◆ Activity a
Pick out every line in the entries that contains the word "consentir".

◆ Selected text

== == ==

Field of the invention

[0001] The invention concerns a method for manufacturing a sliced frozen vegetables, in particular onion, shallot or garlic and a production line for manufacturing a sliced frozen vegetables, in particular onion, shallot or garlic.

Background of the invention

[0002] The process of preparation of frozen food requires removing unnecessary parts of the raw material, preferably by mechanical means. Methods for processing of vegetables or fruits, including their machine peeling or removing other unnecessary organic components are known in the state of the art.

[0003] For example in the patent US2813563 a method of processing of tomatoes is disclosed. Freezing is an initial step of processing of tomatoes before separation of the skin; freezing concerns only the surface layer of the vegetable. During separation of the skin of the tomato, the product is defrosted. The vegetables treated in the disclosed manner are not sliced.

[0004] In the document US3982037, a method of peeling fruit and vegetables is disclosed. The following examples of fruit and vegetables are disclosed in the document: peaches, apricots, nectarines, plums, cherries, grapes and tomatoes. The products are alternately heated and cooled. It was pointed, that in order to separate the skin it is necessary to heat the product - heating results in separating the skin.

[0005] In the document CN105725233 stoning of fruits - berries - after freezing is disclosed.

[0006] In the international application WO2009/079930 a method of peeling plant seeds including a plant seed cooling step is disclosed. Freezing is followed by a step of seeds selection. Invention discloses a machine enabling separation of the skin of frozen seeds.

[0007] Invention disclosed in CN109105932 includes a machine for peeling garlic. In the document an advantageous technical effect of peeling the garlic after its previous cooling is disclosed.

[0008] The document CN102429007 discloses a garlic freezing method, in which before freezing garlic is sliced and the skin is peeled.

[0009] The capacities of peeling machines are very low and the peeling process (whether manual or by machine) is laborious and expensive.

[0010] In the document FR2400847 a method of obtaining frozen tomatoes and peeled tomatoes is disclosed. The tomatoes are peeled in a frozen state.

[0011] The international application WO2007/025000 discloses a method of cryogenic peeling of fruits or vegetables. In the method according to the invention the surface of the fruit or the vegetable is frozen cryogenically. The key step of the process is defrosting of the skin before its separation. The partially frozen fruit/vegetable is heated e.g. in a hot water bath for a certain period of time. Indicated temperature range, to which the skin should be heated is about 15 - 100°C. In the application the possibility of an initial incision of the skin in order to its softening is indicated. Such incision enables subsequent squeezing the vegetable out of the skin and obtaining final flesh. The vegetables subjected to the processing according to the disclosed method are not sliced.

== == ==

◆ Material provided
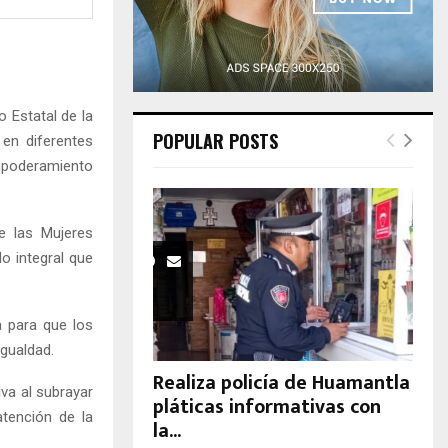
H
o Estatal de la
POPULAR POSTS
 en diferentes
empoderamiento
e las Mujeres
lo integral que
a para que los
Igualdad.
Realiza policía de Huamantla
iva al subrayar
pláticas informativas con
tención de la
la...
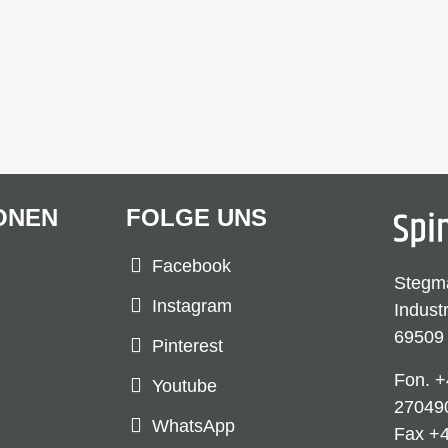
ONEN
FOLGE UNS
Facebook
Stegm
Instagram
Indust
69509
Pinterest
Fon.
+
Youtube
27049
WhatsApp
Fax +4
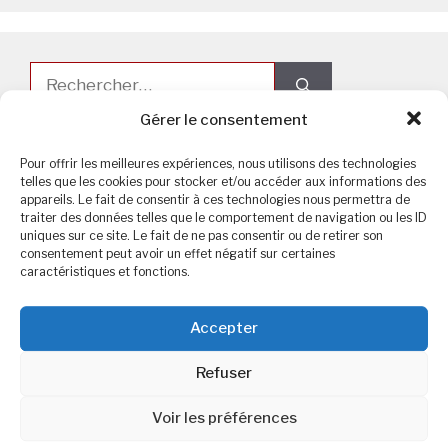
Rechercher :
Gérer le consentement
Pour offrir les meilleures expériences, nous utilisons des technologies
telles que les cookies pour stocker et/ou accéder aux informations des
appareils. Le fait de consentir à ces technologies nous permettra de
Commentaires récents
traiter des données telles que le comportement de navigation ou les ID
uniques sur ce site. Le fait de ne pas consentir ou de retirer son
consentement peut avoir un effet négatif sur certaines
Christine
dans
Dérives sectaire en nutrition
caractéristiques et fonctions.
Accepter
Refuser
Catégories
Voir les préférences
Aliment
(5)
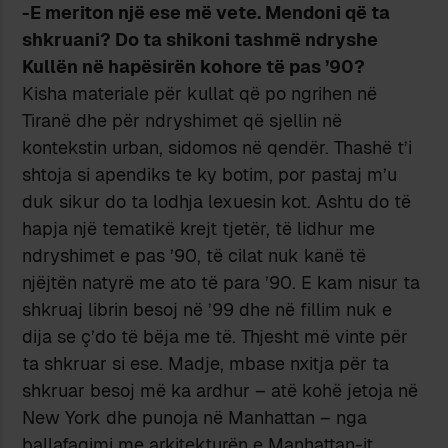
-E meriton një ese më vete. Mendoni që ta
shkruani? Do ta shikoni tashmë ndryshe
Kullën në hapësirën kohore të pas ’90?
Kisha materiale për kullat që po ngrihen në
Tiranë dhe për ndryshimet që sjellin në
kontekstin urban, sidomos në qendër. Thashë t’i
shtoja si apendiks te ky botim, por pastaj m’u
duk sikur do ta lodhja lexuesin kot. Ashtu do të
hapja një tematikë krejt tjetër, të lidhur me
ndryshimet e pas ’90, të cilat nuk kanë të
njëjtën natyrë me ato të para ’90. E kam nisur ta
shkruaj librin besoj në ’99 dhe në fillim nuk e
dija se ç’do të bëja me të. Thjesht më vinte për
ta shkruar si ese. Madje, mbase nxitja për ta
shkruar besoj më ka ardhur – atë kohë jetoja në
New York dhe punoja në Manhattan – nga
ballafaqimi me arkitekturën e Manhattan-it.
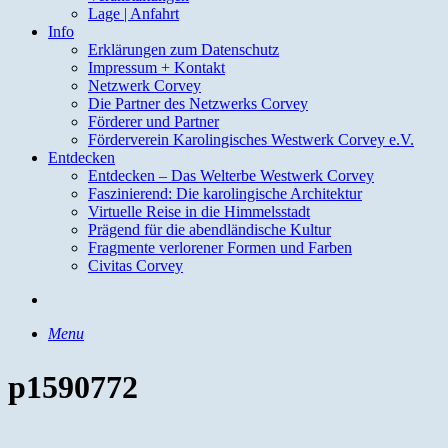
Lage | Anfahrt
Info
Erklärungen zum Datenschutz
Impressum + Kontakt
Netzwerk Corvey
Die Partner des Netzwerks Corvey
Förderer und Partner
Förderverein Karolingisches Westwerk Corvey e.V.
Entdecken
Entdecken – Das Welterbe Westwerk Corvey
Faszinierend: Die karolingische Architektur
Virtuelle Reise in die Himmelsstadt
Prägend für die abendländische Kultur
Fragmente verlorener Formen und Farben
Civitas Corvey
search
Menu
p1590772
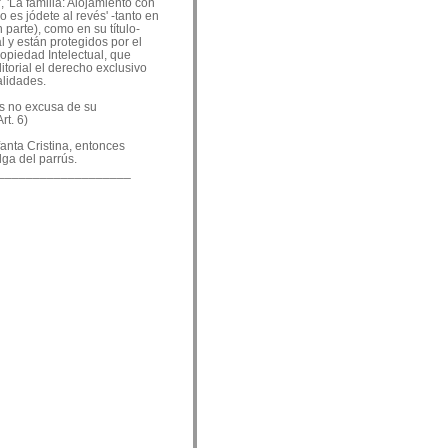
, 'La familia: Alojamiento con
o es jódete al revés' -tanto en
 parte), como en su título-
 y están protegidos por el
ropiedad Intelectual, que
ditorial el derecho exclusivo
alidades.
es no excusa de su
rt. 6)
nfanta Cristina, entonces
lga del parrús.
___________________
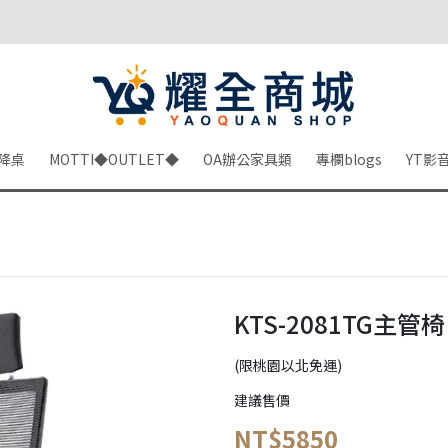
降桌
MOTTI◆OUTLET◆
OA辦公家具類
專欄blogs
YT影
KTS-2081TG主管椅
(限桃園以北免運)
建議售價
NT$5850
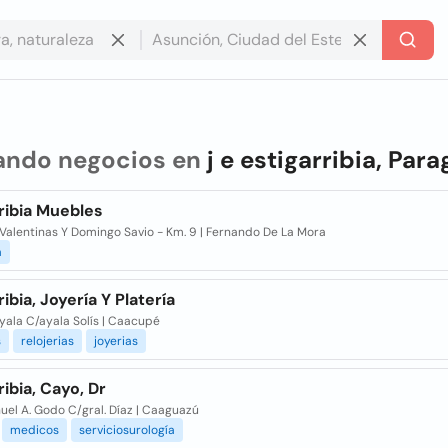
ando negocios en
j e estigarribia, Par
ribia Muebles
Valentinas Y Domingo Savio - Km. 9 | Fernando De La Mora
a
ribia, Joyería Y Platería
Ayala C/ayala Solís | Caacupé
s
relojerias
joyerias
ribia, Cayo, Dr
uel A. Godo C/gral. Díaz | Caaguazú
medicos
serviciosurología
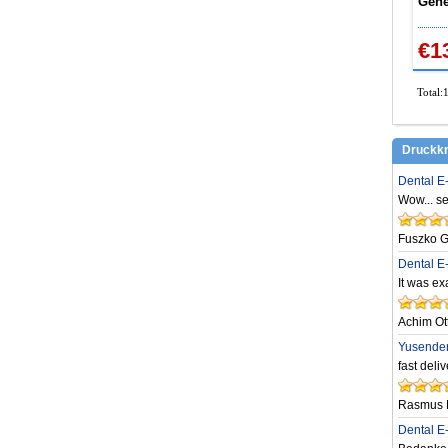
Gene
Hoch
2/4 
€1
Total:
Druckk
Dental E
Wow... se
Fuszko G
Dental E
It was ex
Achim Ot
Yusenden
fast deli
Rasmus 
Dental E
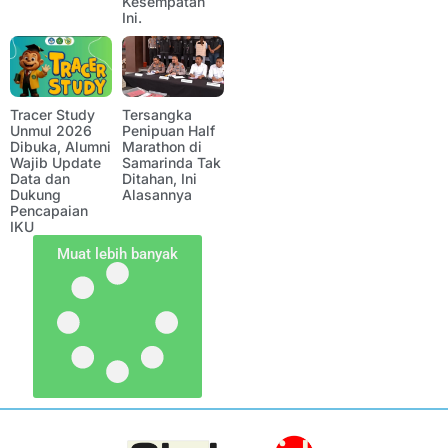
Kesempatan
Ini.
Tracer Study
Tersangka
Unmul 2026
Penipuan Half
Dibuka, Alumni
Marathon di
Wajib Update
Samarinda Tak
Data dan
Ditahan, Ini
Dukung
Alasannya
Pencapaian
IKU
Muat lebih banyak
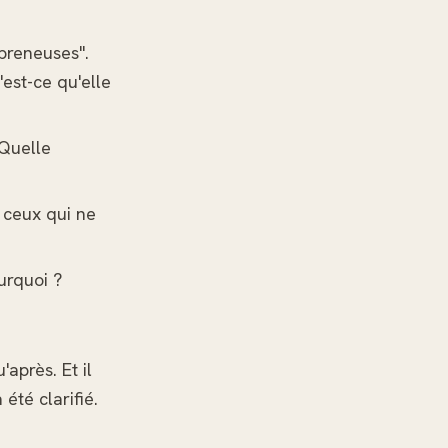
epreneuses".
est-ce qu'elle
 Quelle
 ceux qui ne
urquoi ?
après. Et il
 été clarifié.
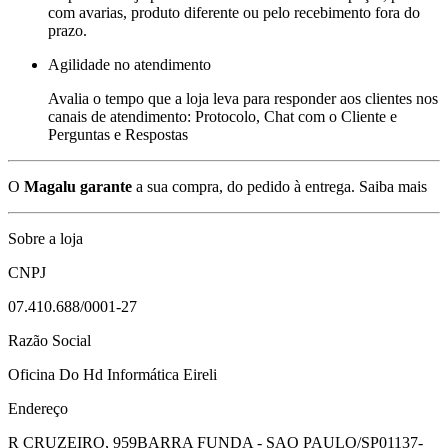
com avarias, produto diferente ou pelo recebimento fora do
prazo.
Agilidade no atendimento
Avalia o tempo que a loja leva para responder aos clientes nos
canais de atendimento: Protocolo, Chat com o Cliente e
Perguntas e Respostas
O
Magalu garante
a sua compra, do pedido à entrega.
Saiba mais
Sobre a loja
CNPJ
07.410.688/0001-27
Razão Social
Oficina Do Hd Informática Eireli
Endereço
R CRUZEIRO, 959
BARRA FUNDA - SAO PAULO/SP
01137-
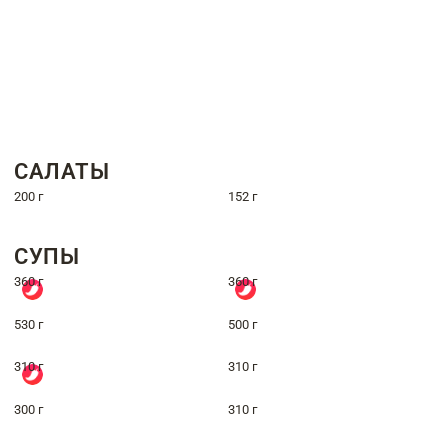
САЛАТЫ
200 г
152 г
СУПЫ
360 г
360 г
530 г
500 г
310 г
310 г
300 г
310 г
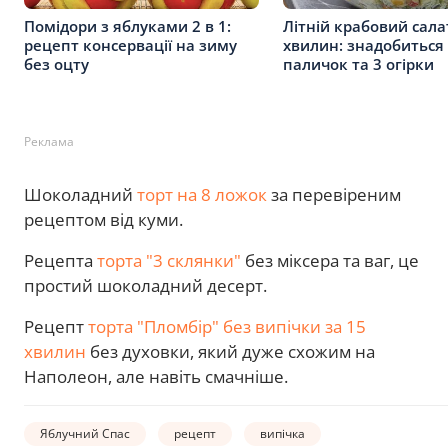
Помідори з яблуками 2 в 1:
Літній крабовий сала
рецепт консервації на зиму
хвилин: знадобиться 
без оцту
паличок та 3 огірки
Реклама
Шоколадний
торт на 8 ложок
за перевіреним
рецептом від куми.
Рецепта
торта "3 склянки"
без міксера та ваг, це
простий шоколадний десерт.
Рецепт
торта "Пломбір" без випічки за 15
хвилин
без духовки, який дуже схожим на
Наполеон, але навіть смачніше.
Яблучний Спас
рецепт
випічка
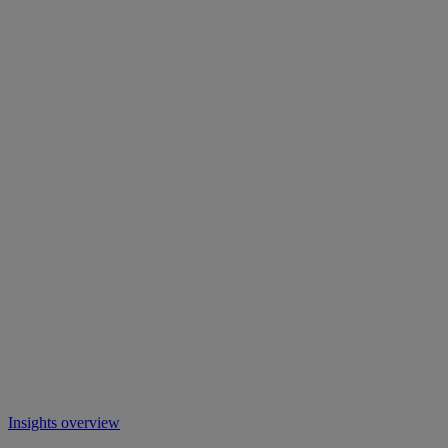
Insights overview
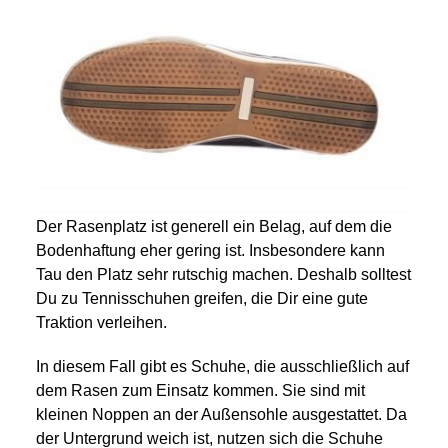
Der Rasenplatz ist generell ein Belag, auf dem die
Bodenhaftung eher gering ist. Insbesondere kann
Tau den Platz sehr rutschig machen. Deshalb solltest
Du zu Tennisschuhen greifen, die Dir eine gute
Traktion verleihen.
In diesem Fall gibt es Schuhe, die ausschließlich auf
dem Rasen zum Einsatz kommen. Sie sind mit
kleinen Noppen an der Außensohle ausgestattet. Da
der Untergrund weich ist, nutzen sich die Schuhe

== == ==

◆ Activity b
Summarize the patent excerpt on sliced frozen vegetables above in two sentences.

◆ Exercise result a
appareils. Le fait de consentir à ces technologies nous permettra de
uniques sur ce site. Le fait de ne pas consentir ou de retirer son

◆ Exercise result b
The invention covers a method and a production line for making sliced frozen vegetables, in particular onion, shallot or garlic. The background reviews earlier patent documents on peeling, freezing or stoning fruit, vegetables and seeds, and notes that peeling machines have very low capacities and that peeling, whether manual or by machine, is laborious and expensive.